German terrorist (born 1955)

Adelheid Schulz (born 31 March 1955) is a former member of the West German terrorist Red Army Faction.

==Early life==
Having trained as a nurse, Schulz moved to Karlsruhe in the early 1970s and took up residence in a flat with Günter Sonnenberg, Knut Folkerts and her boyfriend Christian Klar – who would all at a later time be convicted of terrorist crimes. It was around this time that Schulz was exposed to radicalism, and it was in the seventies that Schulz decided to embark on a life of terrorism.

==Terrorism==
Schulz became an important member of the second generation of the Red Army Faction.
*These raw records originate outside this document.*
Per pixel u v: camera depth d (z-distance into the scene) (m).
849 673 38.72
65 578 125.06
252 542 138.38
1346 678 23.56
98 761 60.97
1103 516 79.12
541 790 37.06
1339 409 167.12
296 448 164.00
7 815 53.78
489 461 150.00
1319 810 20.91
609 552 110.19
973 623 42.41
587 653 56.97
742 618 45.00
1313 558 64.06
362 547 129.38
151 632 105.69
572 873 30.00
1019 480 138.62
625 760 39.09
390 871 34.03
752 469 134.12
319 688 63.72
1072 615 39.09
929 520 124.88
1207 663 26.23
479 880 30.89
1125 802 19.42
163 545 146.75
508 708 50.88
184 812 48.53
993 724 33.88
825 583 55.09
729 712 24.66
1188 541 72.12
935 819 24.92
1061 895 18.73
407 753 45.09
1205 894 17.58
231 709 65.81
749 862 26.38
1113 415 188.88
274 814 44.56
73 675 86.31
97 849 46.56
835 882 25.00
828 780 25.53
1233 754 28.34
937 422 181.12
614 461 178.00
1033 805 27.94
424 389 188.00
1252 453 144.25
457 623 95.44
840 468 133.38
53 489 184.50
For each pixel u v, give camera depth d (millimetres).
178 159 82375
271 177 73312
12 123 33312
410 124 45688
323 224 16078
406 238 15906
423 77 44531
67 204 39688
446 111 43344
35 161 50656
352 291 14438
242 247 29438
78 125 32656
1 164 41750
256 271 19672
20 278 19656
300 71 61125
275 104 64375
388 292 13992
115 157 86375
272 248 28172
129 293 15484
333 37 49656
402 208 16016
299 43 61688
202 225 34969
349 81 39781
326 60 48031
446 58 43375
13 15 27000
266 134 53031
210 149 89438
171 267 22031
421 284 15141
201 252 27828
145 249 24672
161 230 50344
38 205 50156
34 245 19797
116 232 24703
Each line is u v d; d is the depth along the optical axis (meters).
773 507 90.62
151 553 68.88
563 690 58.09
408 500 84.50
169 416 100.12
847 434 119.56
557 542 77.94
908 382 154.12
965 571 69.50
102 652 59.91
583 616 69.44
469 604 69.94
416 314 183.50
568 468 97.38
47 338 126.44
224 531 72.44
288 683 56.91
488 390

- In 1977 she rented an apartment overlooking the villa of Jürgen Ponto, from which he was observed (he was later killed by RAF terrorists).
- Later in 1977, Schulz was involved in planning the kidnap-murder of Hanns Martin Schleyer.
- In 1978 she was involved in a gun-battle with four Dutch customs men in the border town of Kerkrade, which resulted in the deaths of two of the Dutchmen.
- Between November 1978 and April 1979, Schulz was involved in at least three bank robberies.
- On 11 November 1982, Schulz (along with Brigitte Mohnhaupt) was arrested when entering a hidden arms cache which had been staked out by police, in a forest in the Offenbach district.

==Imprisonment and release==
Schulz was charged in connection with nearly all Red Army Faction actions between 1977 and 1981, including the murders of Ponto, Siegfried Buback and Schleyer. She was sentenced to three times life imprisonment.

In prison she took part in hunger strikes, for which she was force-fed. She described the force-feeding as follows;"hours of nausea, a racing heartbeat, pain, and effects similar to fever. At times one experiences hot flashes; then one is freezing cold."

The hunger-strikes left Schulz weakened, and on account of her poor health she was released from prison in 1998 and eventually pardoned by President Johannes Rau in 2002.

Schulz now lives in Frankfurt, but is disabled as a result of her continued poor health, stemming from her hunger strikes.